**TASK 1**
Decide whether each statement agrees with the ReducedStateIAPWS documentation below, answering yes or no and quoting the words of the documentation that settle it: (a) The contribution is restricted to pure species models. (b) Critical pressure is supplied in pascals. (c) Here τ is defined as T divided by T_c.

**TEXT EXCERPT**
=-=-=-=-=
IAPWS equation of state¶

ReducedStateIAPWS¶

class simu.app.thermo.contributions.iapws.standard.ReducedStateIAPWS¶

Bases: ThermoContribution

In the IAPWS EOS, all contributions are expressed in terms of

\[\tau_i = \frac{T_{c,i}}{T} \quad\text{and}\quad \varrho_i = \frac{\rho_i}{\rho_{c,i}} = \frac{M_i\,n_i}{V\,\rho_{c,i}}\]

There is no limitation at this point to pure species models. The contribution simply calculates the dimensionless temperatures and mole-densities for all species in vector form.

This contribution is part of the EOS as described in [WPrus02], section 6.2.

It relies on prior definition of molecular weight mw, as the volumetric terms are implemented as density. The following parameters need to be provided as species vectors:

Property	Symbol	Description
T_c	\(T_c\)	Critical temperatures [K]
rho_c	\(\rho_c\)	Critical density [kg/m3]
p_c	\(p_c\)	Critical pressure [Pa]

Note

Despite numerous occasions in literature where \(\tau := T / T_c\), the reciprocal value is used here.
=-=-=-=-=
**TASK 2**
Pick out every line of the entries that contains the word "around", copying each line in full.

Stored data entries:
=-=-=-=-=
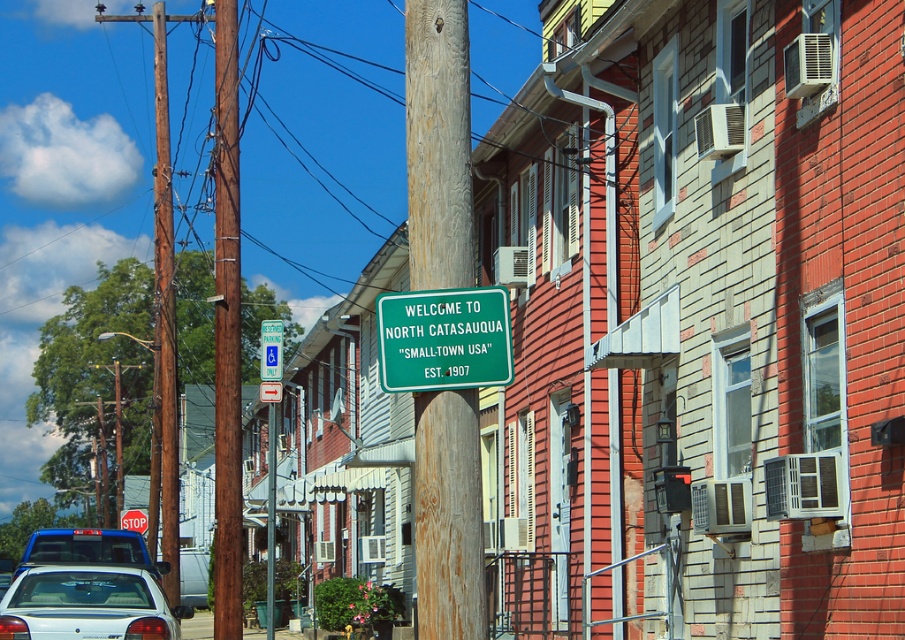
Consider the image. You are standing at the origin point in the street scene of North Catasauqua. You see two points marked as point 1 at coordinates (429, 241) and point 2 at coordinates (225, 211). Which point is closer to you?

Point 1 at coordinates (429, 241) is closer to you because it is in front of point 2 at coordinates (225, 211).

You are a delivery person trying to avoid hitting the green plastic sign at center and the brown wooden telegraph pole at left with your van. Which object is shorter and therefore safer to maneuver around?

The green plastic sign at center is shorter than the brown wooden telegraph pole at left, making it safer to maneuver around the green plastic sign at center.

You are a delivery person trying to secure a package to a pole in North Catasauqua. The package requires a pole that is at least 1.5 meters in diameter. You see the wooden post at center and the brown wooden telegraph pole at center. Which pole should you choose?

The brown wooden telegraph pole at center is larger than the wooden post at center, so you should choose the brown wooden telegraph pole at center since it likely meets the required diameter.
=-=-=-=-=
**TASK RESPONSE 1**
(a) No: "There is no limitation at this point to pure species models."
(b) Yes: "Critical pressure [Pa]"
(c) No: "Despite numerous occasions in literature where \(\tau := T / T_c\), the reciprocal value is used here."

**TASK RESPONSE 2**
You are a delivery person trying to avoid hitting the green plastic sign at center and the brown wooden telegraph pole at left with your van. Which object is shorter and therefore safer to maneuver around?
The green plastic sign at center is shorter than the brown wooden telegraph pole at left, making it safer to maneuver around the green plastic sign at center.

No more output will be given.